- Folha de S. Paulo
A indisposição de Bolsonaro com os fatos é gritante.
Já se tornou um lugar-comum classificar o governo de Jair Bolsonaro como anticientífico. Eu receio, porém, que o buraco seja mais embaixo. A administração Bolsonaro é não apenas anti-intelectual mas também pré-lógica e antifactual.
Um exemplo recente da incongruência de Bolsonaro foi o episódio do não veto ao Fundo Eleitoral de R$ 2 bilhões, que frustrou as expectativas de parte de sua base eleitoral. O capitão reformado tentou justificar sua atitude afirmando que não tinha alternativa que não a de sancionar o projeto, pois é um “escravo da lei” e que até correria o risco de sofrer impeachment caso vetasse a proposta.
Concordo que autoridades devem cumprir a lei, mas é importante notar que, num mundo onde vigora a lógica, um projeto só se torna lei após sanção ou promulgação pelo presidente. Antes disso, não cria nenhum tipo de obrigação.

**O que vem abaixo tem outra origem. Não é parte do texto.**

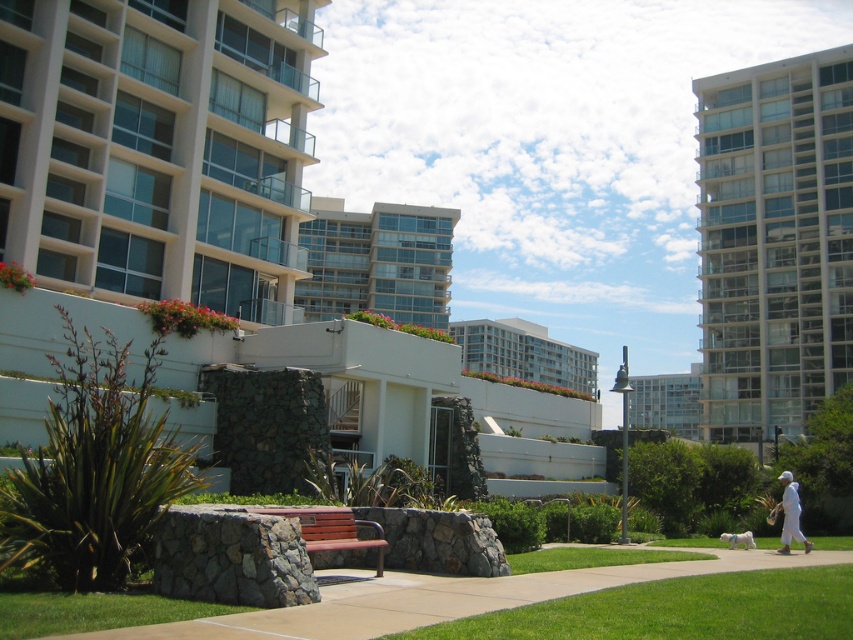
Question: Among these objects, which one is nearest to the camera?

Choices:
 (A) white glossy building at center
 (B) white glass building at center

Answer: (B)

Question: Can you confirm if white glass building at upper left is thinner than concrete pavement at center?

Choices:
 (A) no
 (B) yes

Answer: (B)

Question: Does white glossy building at center have a larger size compared to white matte person at lower right?

Choices:
 (A) yes
 (B) no

Answer: (A)

Question: Which point appears closest to the camera in this image?

Choices:
 (A) (422, 580)
 (B) (798, 490)

Answer: (A)

Question: Is concrete pavement at center smaller than white glass building at center?

Choices:
 (A) yes
 (B) no

Answer: (A)

Question: Estimate the real-world distances between objects in this image. Which object is farther from the white glass building at upper left?

Choices:
 (A) white glass building at center
 (B) green grass at lower center

Answer: (A)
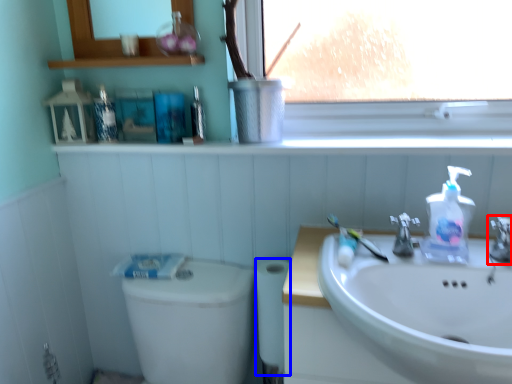
Question: Which point is further to the camera, tap (highlighted by a red box) or toilet paper (highlighted by a blue box)?

Choices:
 (A) tap
 (B) toilet paper

Answer: (B)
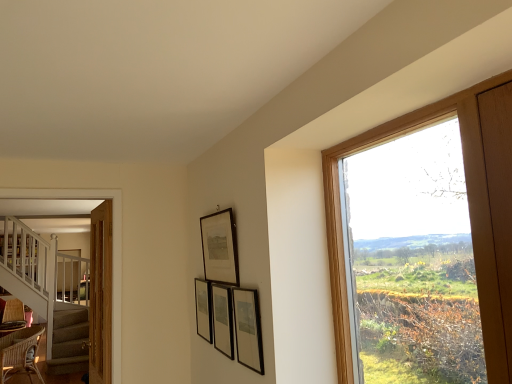
The image size is (512, 384). What do you see at coordinates (220, 247) in the screenshot?
I see `matte black picture frame at upper center, which is counted as the 3th picture frame, starting from the back` at bounding box center [220, 247].

The image size is (512, 384). I want to click on matte black picture frame at upper center, which is counted as the 3th picture frame, starting from the back, so click(220, 247).

What is the approximate width of wooden frame at right?

It is 2.70 inches.

Measure the distance between point (108, 323) and camera.

Point (108, 323) and camera are 2.52 meters apart.

Where is `woven brown armchair at lower left`? This screenshot has height=384, width=512. woven brown armchair at lower left is located at coordinates (11, 316).

Is wooden frame at right in front of or behind matte black picture frame at center, which ranks as the 4th picture frame in back-to-front order, in the image?

wooden frame at right is in front of matte black picture frame at center, which ranks as the 4th picture frame in back-to-front order.

Is wooden frame at right positioned beyond the bounds of matte black picture frame at center, the first picture frame when ordered from front to back?

wooden frame at right lies outside matte black picture frame at center, the first picture frame when ordered from front to back,'s area.

In the scene shown: From a real-world perspective, is wooden frame at right positioned above or below matte black picture frame at center, which ranks as the 4th picture frame in back-to-front order?

From a real-world perspective, wooden frame at right is physically above matte black picture frame at center, which ranks as the 4th picture frame in back-to-front order.

Which point is more forward, (477, 185) or (245, 324)?

The point (477, 185) is more forward.

Looking at this image, from the image's perspective, is wicker chair at lower left above or below matte black picture frame at center, which ranks as the 4th picture frame in back-to-front order?

From the image's perspective, wicker chair at lower left appears below matte black picture frame at center, which ranks as the 4th picture frame in back-to-front order.

Which picture frame is the 4th one when counting from the right side of the wicker chair at lower left? Please provide its 2D coordinates.

[(248, 329)]

Considering the sizes of objects wicker chair at lower left and matte black picture frame at center, the first picture frame when ordered from front to back, in the image provided, who is wider, wicker chair at lower left or matte black picture frame at center, the first picture frame when ordered from front to back,?

wicker chair at lower left is wider.

From a real-world perspective, which is physically below, wicker chair at lower left or matte black picture frame at center, the first picture frame when ordered from front to back?

wicker chair at lower left.

The height and width of the screenshot is (384, 512). Find the location of `chair on the left of wooden frame at right`. chair on the left of wooden frame at right is located at coordinates (20, 353).

Is point (349, 154) closer to camera compared to point (15, 365)?

That is True.

How many degrees apart are the facing directions of wooden frame at right and wicker chair at lower left?

They differ by 25.6 degrees in their facing directions.

Does wooden frame at right have a greater width compared to wicker chair at lower left?

In fact, wooden frame at right might be narrower than wicker chair at lower left.

Considering the relative positions of matte black picture frame at center, acting as the second picture frame starting from the back, and wooden door at left in the image provided, is matte black picture frame at center, acting as the second picture frame starting from the back, to the left of wooden door at left from the viewer's perspective?

No.

From the picture: How different are the orientations of matte black picture frame at center, the 3th picture frame positioned from the front, and wooden door at left in degrees?

The angle between the facing direction of matte black picture frame at center, the 3th picture frame positioned from the front, and the facing direction of wooden door at left is 2.03 degrees.

From a real-world perspective, which object stands above the other?

matte black picture frame at center, the 3th picture frame positioned from the front.

Between matte black picture frame at center, the 3th picture frame positioned from the front, and wooden door at left, which one has larger size?

wooden door at left.

Can you tell me how much woven brown armchair at lower left and matte black picture frame at upper center, which is counted as the 3th picture frame, starting from the back, differ in facing direction?

94.2 degrees separate the facing orientations of woven brown armchair at lower left and matte black picture frame at upper center, which is counted as the 3th picture frame, starting from the back.

Is woven brown armchair at lower left positioned before matte black picture frame at upper center, which is the 2th picture frame from front to back?

No, woven brown armchair at lower left is further to the viewer.

Considering the sizes of objects woven brown armchair at lower left and matte black picture frame at upper center, which is counted as the 3th picture frame, starting from the back, in the image provided, who is smaller, woven brown armchair at lower left or matte black picture frame at upper center, which is counted as the 3th picture frame, starting from the back,?

matte black picture frame at upper center, which is counted as the 3th picture frame, starting from the back.

Is matte black picture frame at upper center, which is counted as the 3th picture frame, starting from the back, at the back of woven brown armchair at lower left?

That's not correct — woven brown armchair at lower left is not looking away from matte black picture frame at upper center, which is counted as the 3th picture frame, starting from the back.

From the image's perspective, does wicker chair at lower left appear lower than wooden door at left?

Indeed, from the image's perspective, wicker chair at lower left is shown beneath wooden door at left.

In the scene shown: Considering the sizes of objects wicker chair at lower left and wooden door at left in the image provided, who is thinner, wicker chair at lower left or wooden door at left?

wooden door at left is thinner.

Consider the image. Is wicker chair at lower left to the left or to the right of wooden door at left in the image?

In the image, wicker chair at lower left appears on the left side of wooden door at left.

Is wicker chair at lower left positioned with its back to wooden door at left?

No, wicker chair at lower left is not facing away from wooden door at left.

Visually, is wooden door at left positioned to the left or to the right of matte black picture frame at center, which is counted as the 4th picture frame, starting from the front?

In the image, wooden door at left appears on the left side of matte black picture frame at center, which is counted as the 4th picture frame, starting from the front.

Is wooden door at left wider or thinner than matte black picture frame at center, which is counted as the 1th picture frame, starting from the back?

Considering their sizes, wooden door at left looks broader than matte black picture frame at center, which is counted as the 1th picture frame, starting from the back.

Is wooden door at left in contact with matte black picture frame at center, which is counted as the 4th picture frame, starting from the front?

They are not placed beside each other.

Locate an element on the screen. The height and width of the screenshot is (384, 512). the 1st picture frame to the left of the wooden frame at right, counting from the anchor's position is located at coordinates (248, 329).

Locate an element on the screen. chair below the matte black picture frame at center, the first picture frame when ordered from front to back (from the image's perspective) is located at coordinates (20, 353).

Considering their positions, is woven brown armchair at lower left positioned closer to matte black picture frame at center, the 3th picture frame positioned from the front, than matte black picture frame at upper center, which is the 2th picture frame from front to back?

The object closer to matte black picture frame at center, the 3th picture frame positioned from the front, is matte black picture frame at upper center, which is the 2th picture frame from front to back.

Based on their spatial positions, is woven brown armchair at lower left or wooden door at left further from wooden frame at right?

woven brown armchair at lower left is positioned further to the anchor wooden frame at right.

Estimate the real-world distances between objects in this image. Which object is further from woven brown armchair at lower left, matte black picture frame at center, which is counted as the 1th picture frame, starting from the back, or matte black picture frame at upper center, which is counted as the 3th picture frame, starting from the back?

Among the two, matte black picture frame at upper center, which is counted as the 3th picture frame, starting from the back, is located further to woven brown armchair at lower left.

When comparing their distances from matte black picture frame at center, acting as the second picture frame starting from the back, does wicker chair at lower left or wooden frame at right seem further?

wicker chair at lower left is further to matte black picture frame at center, acting as the second picture frame starting from the back.

Estimate the real-world distances between objects in this image. Which object is further from wooden frame at right, wicker chair at lower left or woven brown armchair at lower left?

Among the two, wicker chair at lower left is located further to wooden frame at right.

Looking at the image, which one is located further to matte black picture frame at center, acting as the second picture frame starting from the back, wooden frame at right or wooden door at left?

The object further to matte black picture frame at center, acting as the second picture frame starting from the back, is wooden frame at right.

Estimate the real-world distances between objects in this image. Which object is further from wooden frame at right, matte black picture frame at center, the 3th picture frame positioned from the front, or wooden door at left?

wooden door at left lies further to wooden frame at right than the other object.

Looking at the image, which one is located closer to wicker chair at lower left, matte black picture frame at center, which is counted as the 4th picture frame, starting from the front, or matte black picture frame at center, acting as the second picture frame starting from the back?

Based on the image, matte black picture frame at center, which is counted as the 4th picture frame, starting from the front, appears to be nearer to wicker chair at lower left.

Image resolution: width=512 pixels, height=384 pixels. I want to click on picture frame situated between wooden door at left and matte black picture frame at upper center, which is the 2th picture frame from front to back, from left to right, so click(x=203, y=309).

No mais, embora a lei nº 1.079, que regulamenta o impeachment, seja suficientemente aberta para permitir que quase qualquer estripulia seja classificada como crime de responsabilidade, ela em nenhum momento afirma, nem mesmo insinua, que um presidente não pode vetar uma proposta legislativa que lhe pareça caminhar contra o interesse público.
A indisposição do presidente com os fatos é ainda mais gritante. Na semana passada ele disse que não havia “nenhuma denúncia de corrupção” contra membros de sua equipe. É verdade que, por ora, o Ministério Público ainda não formalizou nenhuma denúncia contra nenhum ministro, mas há pelo menos três (os do Turismo, do Meio Ambiente e da Economia) que estão sendo investigados pelo parquet. O titular da Secom poderá seguir pelo mesmo caminho. E há ainda a família. O primeiro filho e a mulher aparecem como recebedores de dinheiro no que pode ser um esquema de “rachadinha”.
Bem, com um passivo desses, até que faz sentido que Bolsonaro se ponha a negar fatos e esconjurar a lógica.